QUOTED PASSAGE>
____

An estimated 3.3 million people have left Venezuela since the start of 2016, according to the UN.
UN High Commissioner for Refugees head Filippo Grandi told reporters in Geneva, Switzerland, that the figure of 70.8 million only includes Venezuelans who had officially applied for asylum — about half a million people.
Overall, the number of displaced people in the world has doubled over the past 20 years and now exceeds the population of Thailand.
The trend continues to go in “the wrong direction,” Grandi said
According to Amnesty International, a refugee is a person who flees their home nation and cannot or will not return due to conflict or fear of persecution.
The report lists 41.3 million internally displaced people, 25.9 million refugees and 3.5 million asylum seekers — those awaiting a decision on their bid for official refugee protection.
The nations with the most internally displaced people — fleeing within their own nations — are Syria, wracked by conflict since 2011, and Colombia, plagued by decades of violence, the UNHCR said.
The group of refugees, it added, included 5.5 million Palestinians scattered across several nations, notably Lebanon and Jordan.
The best solution for a refugee is to be able to return home once their nation stabilizes, but Grandi said that 20 percent have been in exile for more than two decades.
“We have become almost unable to make peace,” Grandi said.
“It is true there are new conflicts, new situations producing refugees ... [but] the old ones never get resolved,” he added. “When is the last conflict that you remember was resolved?”

____

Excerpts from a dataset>
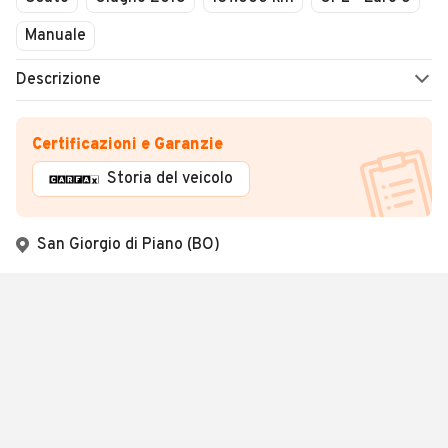
Manuale
Descrizione
Certificazioni e Garanzie
Storia del veicolo
San Giorgio di Piano (BO)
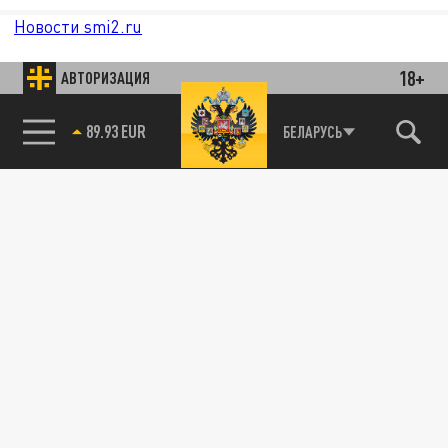
Новости smi2.ru
18+
АВТОРИЗАЦИЯ
БЕЛАРУСЬ
85.64 BRENT
89.93 EUR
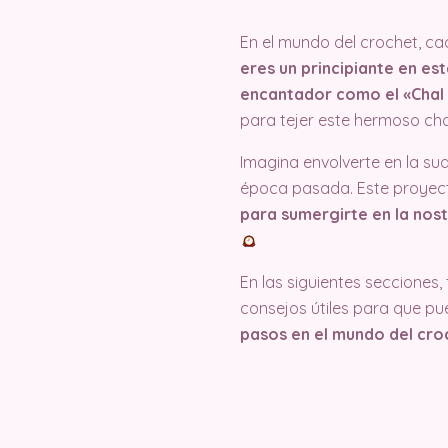
En el mundo del crochet, ca
eres un principiante en es
encantador como el «Chal 
para tejer este hermoso cha
Imagina envolverte en la su
época pasada. Este proyect
para sumergirte en la nost
En las siguientes secciones
consejos útiles para que pue
pasos en el mundo del cro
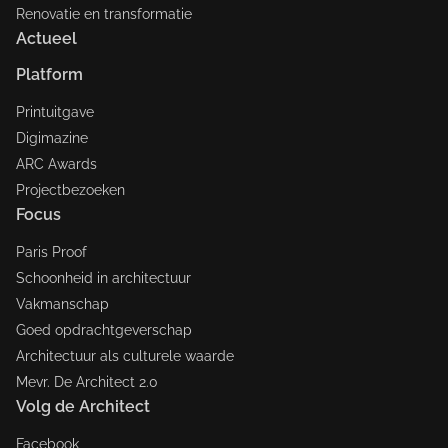
Renovatie en transformatie
Actueel
Platform
Printuitgave
Digimazine
ARC Awards
Projectbezoeken
Focus
Paris Proof
Schoonheid in architectuur
Vakmanschap
Goed opdrachtgeverschap
Architectuur als culturele waarde
Mevr. De Architect 2.0
Volg de Architect
Facebook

____

LIST OF TASKS>
- A) According to the passage on displaced people, how many asylum seekers does the report list?
- B) Render the lines of the records as a numbered list without blank lines, starting at the line that contains "Renovatie en transformatie" and ending with the last line of the records.

ANSWERS BY ITEM NUMBER>
- A) 3.5 million

- B)
1. Renovatie en transformatie
2. Actueel
3. Platform
4. Printuitgave
5. Digimazine
6. ARC Awards
7. Projectbezoeken
8. Focus
9. Paris Proof
10. Schoonheid in architectuur
11. Vakmanschap
12. Goed opdrachtgeverschap
13. Architectuur als culturele waarde
14. Mevr. De Architect 2.0
15. Volg de Architect
16. Facebook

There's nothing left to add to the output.